À 16h, tous les jours, on peut enfin cesser ce que l’on fait pour aller à un vrai cours. Là on reçoit un peu d’enseignement vraiment utile. La seule chose, c’est qu’on est légèrement fatigué rendu là, et que ça fait sortir à tous les coups à 17h, 18h voire 19h le mercredi. (Sans compter qu’en urologie, après le cours, il faut retourner à l’étage faire les admissions…) Au moins comme ça, il n’y a pas de problème, je suis sûre de ne jamais voir la lumière du jour !

Donc on rentre à la maison et il reste une soirée de 2-3h pour faire à manger, manger, faire la vaisselle, se brosser les dents et se laver. Ensuite, on peut avancer ses lectures pour l’examen. Et se coucher à 21h pour pouvoir se lever à 5h le lendemain.

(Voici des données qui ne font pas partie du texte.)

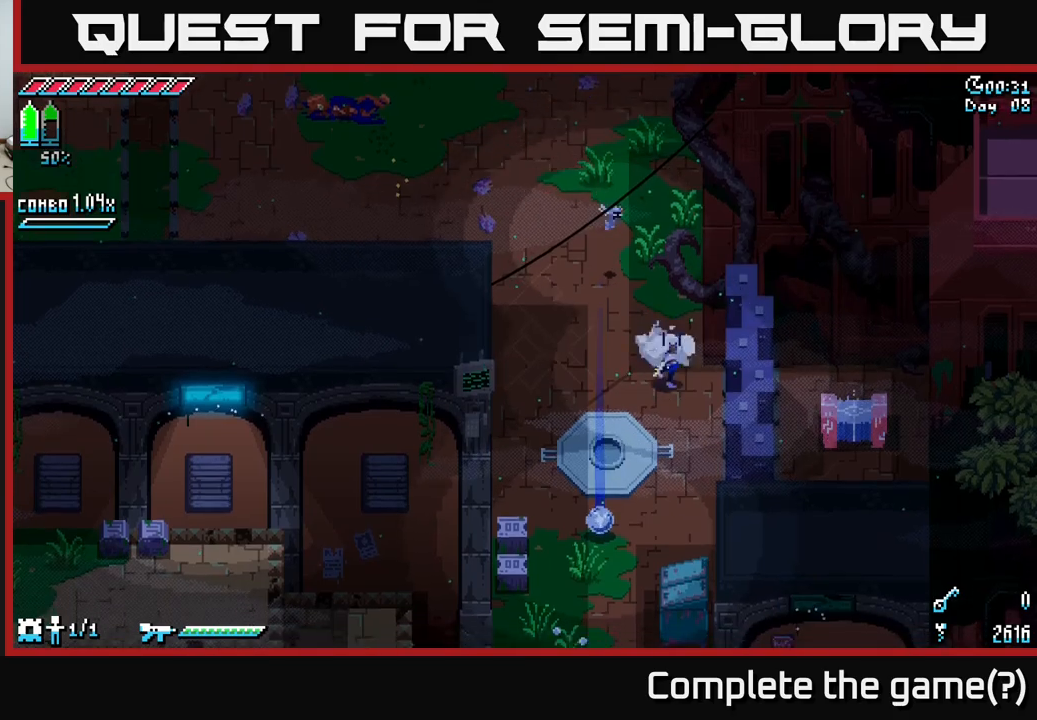
{"buttons": [], "left_stick": "down-left", "right_stick": "center", "events": [[17, "X", "down"], [67, "left_stick", "down"], [350, "left_stick", "down-left"], [450, "X", "up"]]}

Ma vie se résume en tâches successives et mes journées de “travail” durent 11 à 12h. Et ce n’est même pas pour quelque chose qui m’intéresse ou qui me semble particulièrement utile dans ma formation. Je m’ennuie globalement pendant de longues heures et je ne fais grossièrement rien. Ou si peu, ça pourrait tenir en 1-2 heures seulement.

Et après, on se demande pourquoi je somatise… Maux de ventre terrible, maux de cou et de tête terribles aussi…

Je dois tenir 2 mois comme ça. (C’est pour ça qu’aujourd’hui j’ai décidé que j’étais malade et que je n’y allais tout simplement pas.)